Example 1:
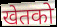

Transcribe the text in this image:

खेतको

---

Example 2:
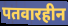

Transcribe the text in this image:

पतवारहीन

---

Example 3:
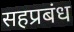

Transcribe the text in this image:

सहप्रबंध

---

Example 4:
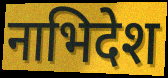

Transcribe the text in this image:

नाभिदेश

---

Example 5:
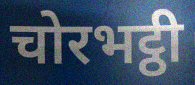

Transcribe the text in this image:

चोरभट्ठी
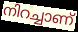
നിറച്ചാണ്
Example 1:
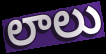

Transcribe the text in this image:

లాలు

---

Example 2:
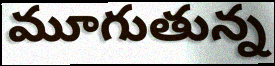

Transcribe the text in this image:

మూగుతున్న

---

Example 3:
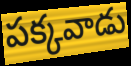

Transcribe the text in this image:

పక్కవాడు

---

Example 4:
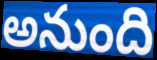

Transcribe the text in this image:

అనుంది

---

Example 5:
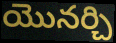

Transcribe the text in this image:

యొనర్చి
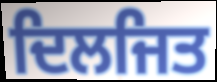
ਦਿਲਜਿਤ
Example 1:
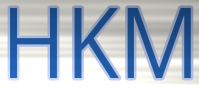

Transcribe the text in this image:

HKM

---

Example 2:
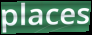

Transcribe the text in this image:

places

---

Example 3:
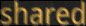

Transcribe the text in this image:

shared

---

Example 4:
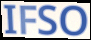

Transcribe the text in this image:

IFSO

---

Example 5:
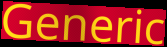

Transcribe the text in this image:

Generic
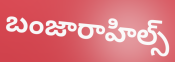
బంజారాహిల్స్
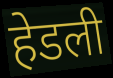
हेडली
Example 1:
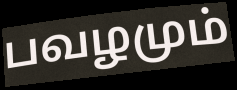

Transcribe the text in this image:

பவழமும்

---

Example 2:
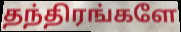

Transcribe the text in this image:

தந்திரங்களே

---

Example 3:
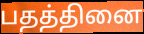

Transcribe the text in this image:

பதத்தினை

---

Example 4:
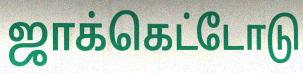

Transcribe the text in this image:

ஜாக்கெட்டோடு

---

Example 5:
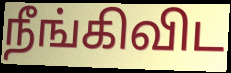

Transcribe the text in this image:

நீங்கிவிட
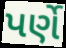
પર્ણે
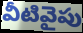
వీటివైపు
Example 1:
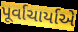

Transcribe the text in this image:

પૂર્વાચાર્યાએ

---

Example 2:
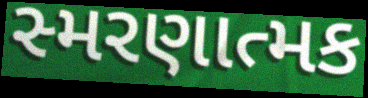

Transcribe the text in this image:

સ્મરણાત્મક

WHAT THIS TASK INVOLVES » The full set of entries should be transcribed exactly, pictures left aside.

PROBLEM SOLUTION »
Example 1:

Transcribe the text in this image:

खेतको

---

Example 2:

Transcribe the text in this image:

पतवारहीन

---

Example 3:

Transcribe the text in this image:

सहप्रबंध

---

Example 4:

Transcribe the text in this image:

नाभिदेश

---

Example 5:

Transcribe the text in this image:

चोरभट्ठी
നിറച്ചാണ്
Example 1:

Transcribe the text in this image:

లాలు

---

Example 2:

Transcribe the text in this image:

మూగుతున్న

---

Example 3:

Transcribe the text in this image:

పక్కవాడు

---

Example 4:

Transcribe the text in this image:

అనుంది

---

Example 5:

Transcribe the text in this image:

యొనర్చి
ਦਿਲਜਿਤ
Example 1:

Transcribe the text in this image:

HKM

---

Example 2:

Transcribe the text in this image:

places

---

Example 3:

Transcribe the text in this image:

shared

---

Example 4:

Transcribe the text in this image:

IFSO

---

Example 5:

Transcribe the text in this image:

Generic
బంజారాహిల్స్
हेडली
Example 1:

Transcribe the text in this image:

பவழமும்

---

Example 2:

Transcribe the text in this image:

தந்திரங்களே

---

Example 3:

Transcribe the text in this image:

பதத்தினை

---

Example 4:

Transcribe the text in this image:

ஜாக்கெட்டோடு

---

Example 5:

Transcribe the text in this image:

நீங்கிவிட
પર્ણે
వీటివైపు
Example 1:

Transcribe the text in this image:

પૂર્વાચાર્યાએ

---

Example 2:

Transcribe the text in this image:

સ્મરણાત્મક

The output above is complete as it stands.